## [Task objective]
Locate each line in the listing below that contains the word "городская", and copy every such line.

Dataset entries
* * * * *
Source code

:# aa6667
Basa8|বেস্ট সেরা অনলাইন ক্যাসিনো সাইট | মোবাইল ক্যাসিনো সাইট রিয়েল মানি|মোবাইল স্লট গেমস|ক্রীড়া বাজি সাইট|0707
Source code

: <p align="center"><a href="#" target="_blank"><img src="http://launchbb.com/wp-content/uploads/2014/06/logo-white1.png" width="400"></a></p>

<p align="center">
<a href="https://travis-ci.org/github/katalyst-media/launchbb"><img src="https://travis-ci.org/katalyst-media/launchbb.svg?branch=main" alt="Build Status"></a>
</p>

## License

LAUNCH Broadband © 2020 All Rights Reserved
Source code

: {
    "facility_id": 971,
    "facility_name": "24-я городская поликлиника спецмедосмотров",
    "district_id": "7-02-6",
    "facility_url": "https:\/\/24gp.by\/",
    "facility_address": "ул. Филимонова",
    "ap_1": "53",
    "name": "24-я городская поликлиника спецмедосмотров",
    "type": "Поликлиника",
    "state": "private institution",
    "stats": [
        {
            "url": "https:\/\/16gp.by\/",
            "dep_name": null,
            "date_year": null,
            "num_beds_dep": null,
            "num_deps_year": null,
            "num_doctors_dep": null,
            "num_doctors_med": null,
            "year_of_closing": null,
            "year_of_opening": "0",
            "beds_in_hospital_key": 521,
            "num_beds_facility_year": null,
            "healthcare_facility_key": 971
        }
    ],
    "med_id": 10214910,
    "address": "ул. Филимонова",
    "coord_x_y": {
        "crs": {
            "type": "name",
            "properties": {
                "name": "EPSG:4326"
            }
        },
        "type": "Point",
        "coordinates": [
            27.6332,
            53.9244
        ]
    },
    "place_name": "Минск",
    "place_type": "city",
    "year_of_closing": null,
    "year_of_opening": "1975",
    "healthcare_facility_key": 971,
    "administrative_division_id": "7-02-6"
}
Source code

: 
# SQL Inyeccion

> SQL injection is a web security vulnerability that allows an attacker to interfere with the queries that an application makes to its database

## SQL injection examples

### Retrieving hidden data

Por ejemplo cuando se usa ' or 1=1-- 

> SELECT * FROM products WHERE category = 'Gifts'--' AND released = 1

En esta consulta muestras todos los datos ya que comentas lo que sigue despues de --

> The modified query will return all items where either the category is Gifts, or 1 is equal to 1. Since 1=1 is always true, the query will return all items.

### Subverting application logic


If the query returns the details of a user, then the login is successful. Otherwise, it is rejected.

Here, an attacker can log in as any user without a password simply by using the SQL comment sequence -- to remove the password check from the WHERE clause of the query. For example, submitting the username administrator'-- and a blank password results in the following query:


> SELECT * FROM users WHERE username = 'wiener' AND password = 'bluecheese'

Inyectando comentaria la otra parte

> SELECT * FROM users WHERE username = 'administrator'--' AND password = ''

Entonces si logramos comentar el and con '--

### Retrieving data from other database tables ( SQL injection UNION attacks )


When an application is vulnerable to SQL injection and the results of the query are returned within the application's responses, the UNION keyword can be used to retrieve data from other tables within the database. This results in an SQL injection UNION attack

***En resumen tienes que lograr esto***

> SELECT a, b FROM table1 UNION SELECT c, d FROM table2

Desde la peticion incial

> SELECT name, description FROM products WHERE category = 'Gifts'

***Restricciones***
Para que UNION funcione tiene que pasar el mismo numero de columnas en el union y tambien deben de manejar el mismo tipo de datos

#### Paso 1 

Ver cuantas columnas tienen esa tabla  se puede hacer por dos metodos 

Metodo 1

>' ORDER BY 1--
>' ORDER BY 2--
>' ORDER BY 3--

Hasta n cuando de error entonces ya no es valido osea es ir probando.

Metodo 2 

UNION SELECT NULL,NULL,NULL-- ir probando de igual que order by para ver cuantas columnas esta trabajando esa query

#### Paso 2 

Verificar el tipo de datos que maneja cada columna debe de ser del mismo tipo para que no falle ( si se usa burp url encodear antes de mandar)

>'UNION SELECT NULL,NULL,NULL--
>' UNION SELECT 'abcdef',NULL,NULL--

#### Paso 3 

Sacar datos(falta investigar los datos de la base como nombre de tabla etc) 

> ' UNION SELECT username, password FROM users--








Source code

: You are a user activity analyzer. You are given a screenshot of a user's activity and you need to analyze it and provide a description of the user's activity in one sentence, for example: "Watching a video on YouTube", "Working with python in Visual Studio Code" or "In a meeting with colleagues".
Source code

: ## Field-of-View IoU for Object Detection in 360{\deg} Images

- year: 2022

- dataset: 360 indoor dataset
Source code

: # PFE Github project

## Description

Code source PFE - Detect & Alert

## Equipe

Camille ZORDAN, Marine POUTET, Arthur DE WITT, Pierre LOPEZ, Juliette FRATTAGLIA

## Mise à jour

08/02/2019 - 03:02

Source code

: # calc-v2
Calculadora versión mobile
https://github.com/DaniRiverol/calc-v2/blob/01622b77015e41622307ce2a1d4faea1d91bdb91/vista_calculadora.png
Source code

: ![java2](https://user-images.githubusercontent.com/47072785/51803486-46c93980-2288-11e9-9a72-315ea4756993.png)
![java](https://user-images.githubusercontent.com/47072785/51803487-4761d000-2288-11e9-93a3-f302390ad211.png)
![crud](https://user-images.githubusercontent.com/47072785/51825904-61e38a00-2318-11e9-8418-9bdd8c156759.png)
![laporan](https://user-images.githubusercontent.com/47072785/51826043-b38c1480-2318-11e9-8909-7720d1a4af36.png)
* * * * *
## [Finished exercise]
    "facility_name": "24-я городская поликлиника спецмедосмотров",
    "name": "24-я городская поликлиника спецмедосмотров",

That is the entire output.